Task to complete >> Only the lines from the one with "chopping board: none" to the end of the data, both ends included, should be output, exactly as they stand and without pictures.

Dataset entries >>
--*--

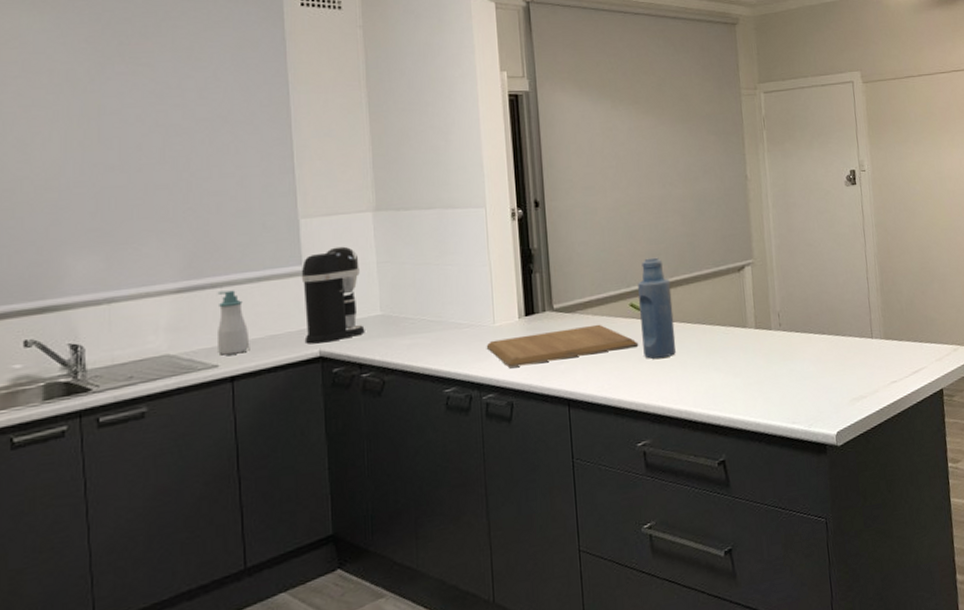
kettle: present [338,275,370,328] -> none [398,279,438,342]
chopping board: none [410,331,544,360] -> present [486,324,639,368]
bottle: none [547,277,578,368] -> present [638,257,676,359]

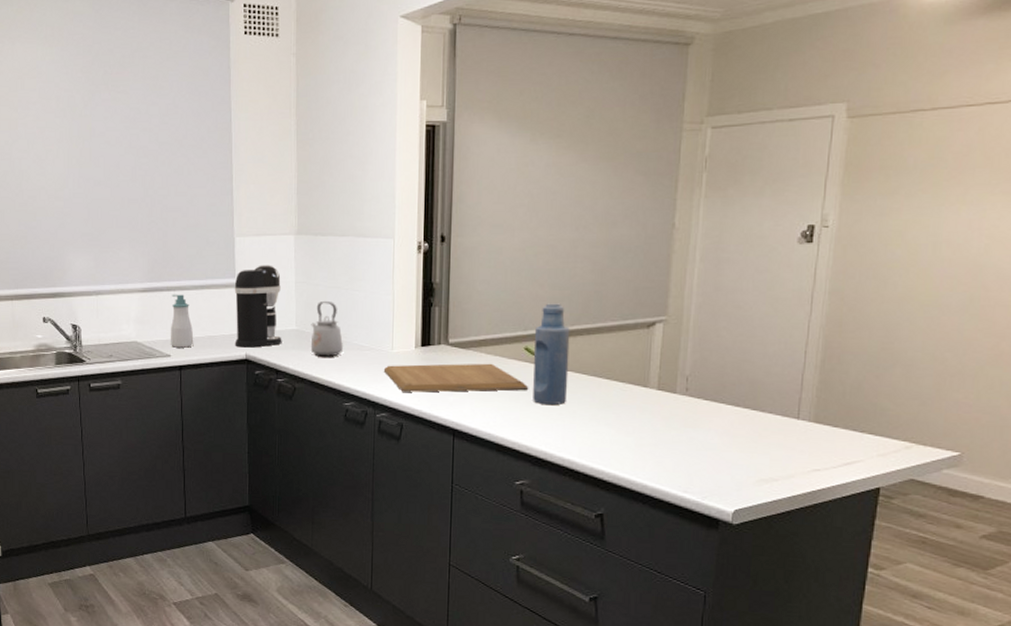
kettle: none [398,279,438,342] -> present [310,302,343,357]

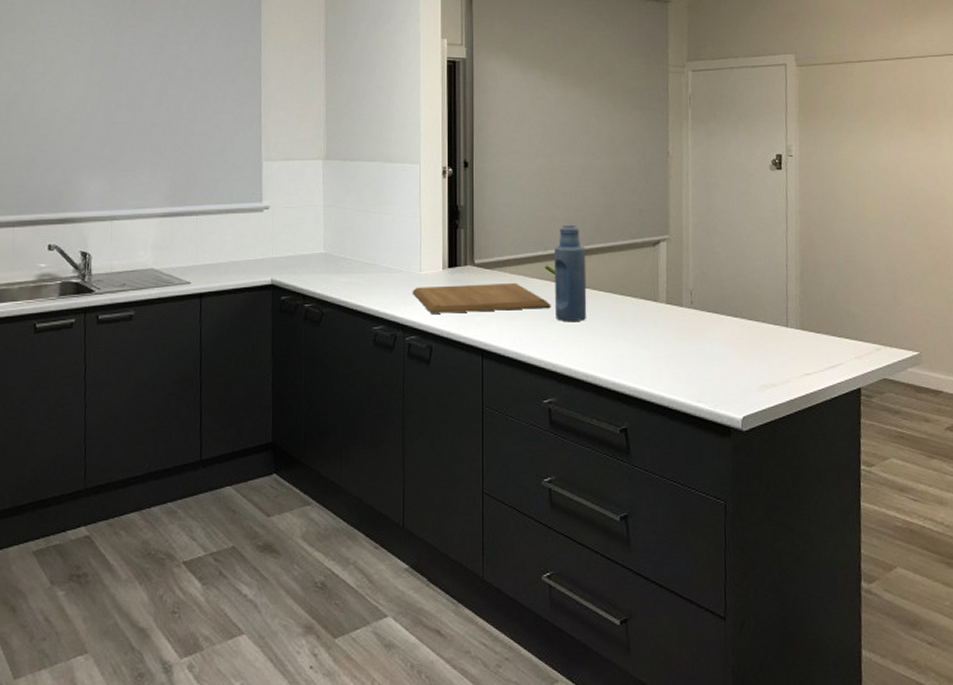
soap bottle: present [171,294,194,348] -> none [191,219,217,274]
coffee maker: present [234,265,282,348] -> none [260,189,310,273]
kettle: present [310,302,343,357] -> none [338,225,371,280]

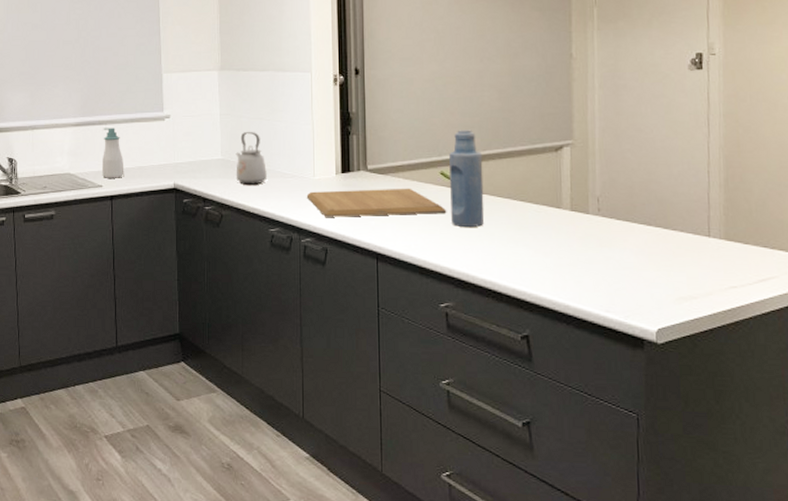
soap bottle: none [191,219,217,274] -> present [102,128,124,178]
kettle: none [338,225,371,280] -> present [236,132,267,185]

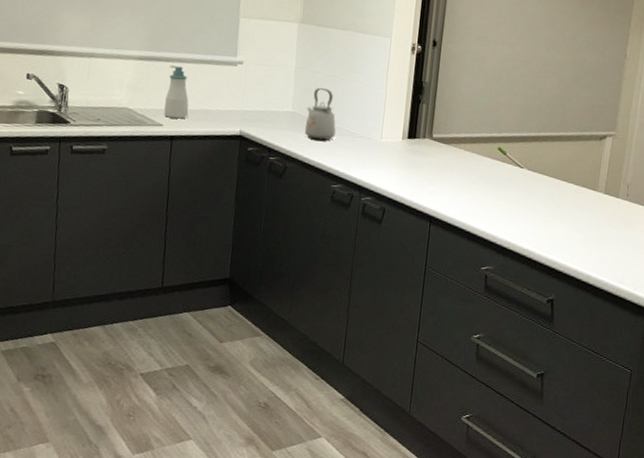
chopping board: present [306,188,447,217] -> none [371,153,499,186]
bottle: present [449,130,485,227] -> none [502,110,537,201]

--*--

Your response >>
chopping board: none [410,331,544,360] -> present [486,324,639,368]
bottle: none [547,277,578,368] -> present [638,257,676,359]

kettle: none [398,279,438,342] -> present [310,302,343,357]

soap bottle: present [171,294,194,348] -> none [191,219,217,274]
coffee maker: present [234,265,282,348] -> none [260,189,310,273]
kettle: present [310,302,343,357] -> none [338,225,371,280]

soap bottle: none [191,219,217,274] -> present [102,128,124,178]
kettle: none [338,225,371,280] -> present [236,132,267,185]

chopping board: present [306,188,447,217] -> none [371,153,499,186]
bottle: present [449,130,485,227] -> none [502,110,537,201]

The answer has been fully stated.